Combine encoder and decoder in VAE.

Parameters:

encoder_net – Layers for the encoder wrapped in a keras.Sequential class.
decoder_net – Layers for the decoder wrapped in a keras.Sequential class.
latent_dim – Dimensionality of the latent space.
beta – Beta parameter for KL-divergence loss term.

class dataeval.models.tensorflow.VAEGMM(encoder_net: keras.Model, decoder_net: keras.Model, gmm_density_net: keras.Model, n_gmm: int, latent_dim: int, recon_features: Callable = eucl_cosim_features, beta: float = 1.0)

Variational Autoencoding Gaussian Mixture Model.

Parameters:

encoder_net – Layers for the encoder wrapped in a keras.Sequential class.
decoder_net – Layers for the decoder wrapped in a keras.Sequential class.
gmm_density_net – Layers for the GMM network wrapped in a keras.Sequential class.
n_gmm – Number of components in GMM.
latent_dim – Dimensionality of the latent space.
recon_features – Function to extract features from the reconstructed instance by the decoder.
beta – Beta parameter for KL-divergence loss term.

Reconstruction Functions

dataeval.models.tensorflow.eucl_cosim_features(x: Tensor, y: Tensor, max_eucl: float = 100.0) → Tensor

Compute features extracted from the reconstructed instance using the relative Euclidean distance and cosine similarity between 2 tensors.

Parameters:

x – Tensor used in feature computation.
y – Tensor used in feature computation.
max_eucl – Maximum value to clip relative Euclidean distance by.

Return type:

Tensor concatenating the relative Euclidean distance and cosine similarity features.

Loss Function Classes

class dataeval.models.tensorflow.LossGMM(w_recon: float = 1e-07, w_energy: float = 0.1, w_cov_diag: float = 0.005, elbo: Elbo | None = None)

Loss function used for AE and VAE with GMM.

Parameters:

w_recon – Weight on elbo loss term.
w_energy – Weight on sample energy loss term.
w_cov_diag – Weight on covariance regularizing loss term.
elbo – ELBO loss function used to calculate w_recon.

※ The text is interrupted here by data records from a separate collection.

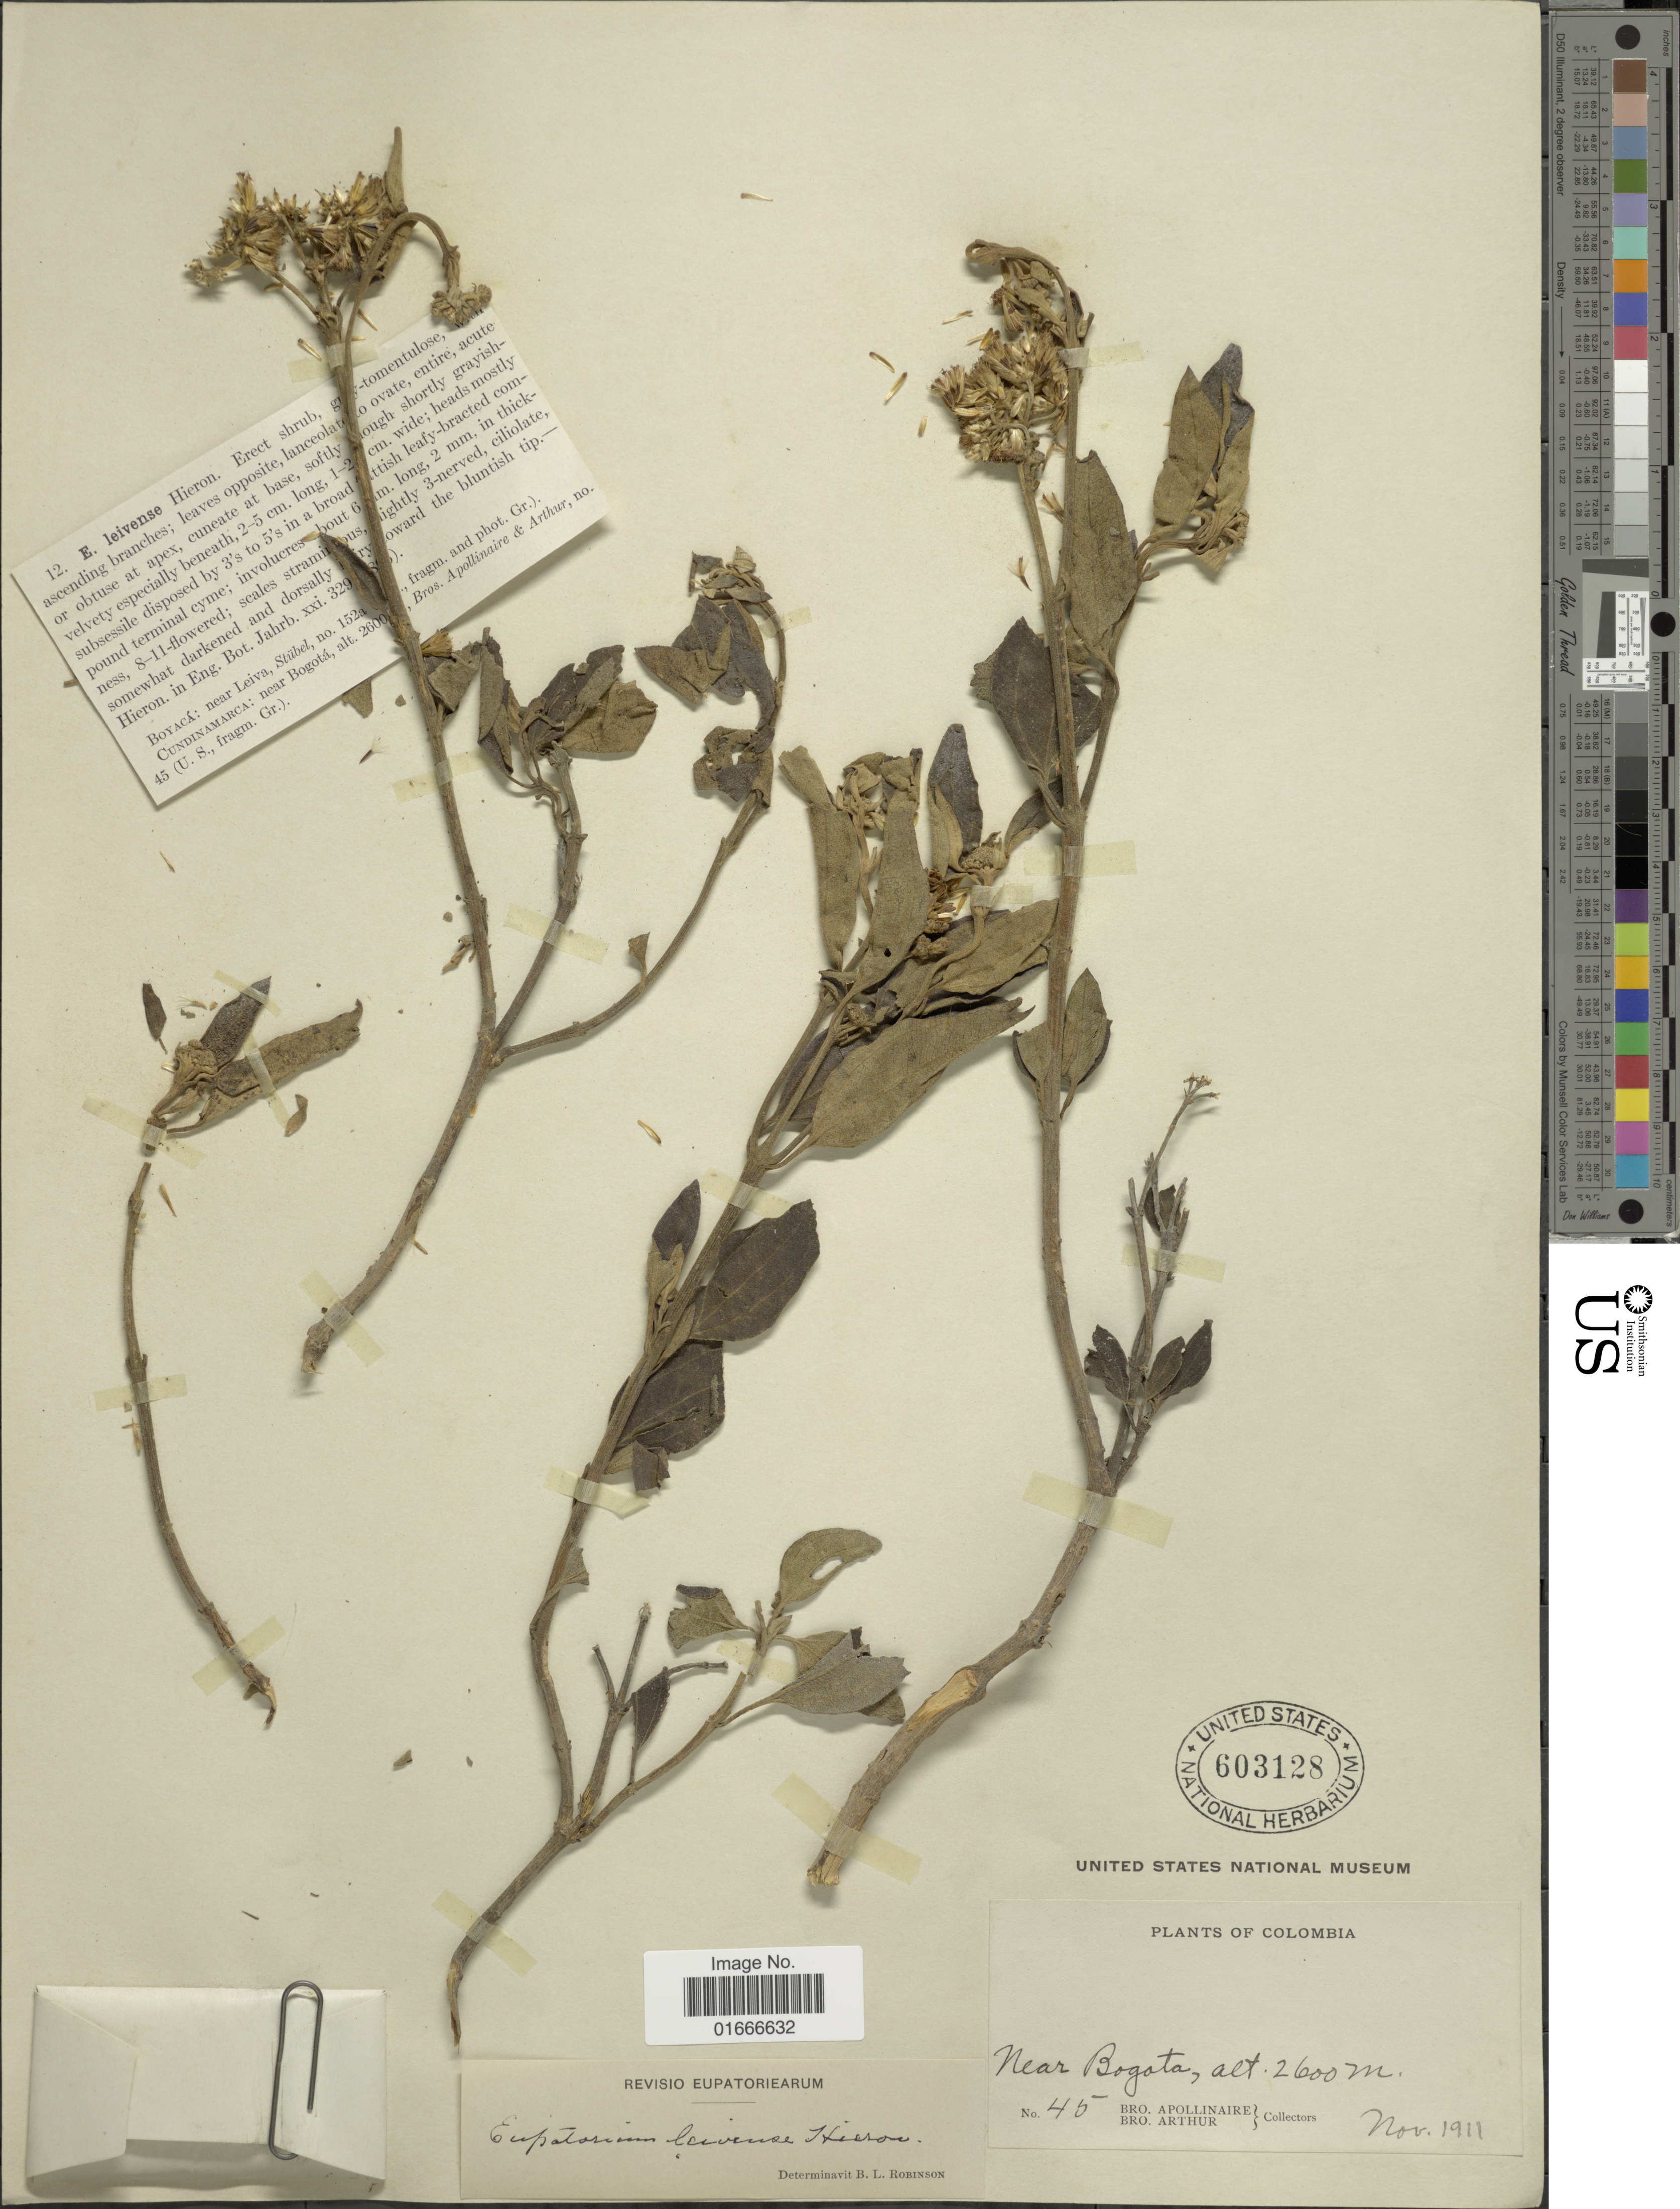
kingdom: Plantae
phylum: Tracheophyta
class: Magnoliopsida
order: Asterales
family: Asteraceae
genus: Chromolaena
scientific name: Chromolaena leivensis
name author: (Hieron.) R.M. King & H. Rob.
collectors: Bro. Apollinaire & Bro. Arthur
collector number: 45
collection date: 1911-11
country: Colombia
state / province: Bogota D.C.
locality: Near Bogota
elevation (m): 2600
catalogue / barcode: US 603128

class dataeval.models.tensorflow.Elbo(cov_type: Literal['cov_full', 'cov_diag'] | float = 1.0, x: Tensor | ndarray | None = None)

Compute ELBO loss. The covariance matrix can be specified by passing the full covariance matrix, the matrix diagonal, or a scale identity multiplier. Only one of these should be specified. If none are specified, the identity matrix is used.

Parameters:

cov_type – Full covariance matrix, diagonal variance matrix, or scale identity multiplier.
x – Dataset used to calculate the covariance matrix. Required for full and diagonal covariance matrix types.

Utility Functions

Create a default model for the specified model type.

Parameters:

model_type – The model type to create.
input_shape – The input shape of the data used.
encoding_dim – The target encoding dimensionality.
n_gmm – Number of components used in the GMM layer.
gmm_latent_dim – Latent dimensionality of the GMM layer.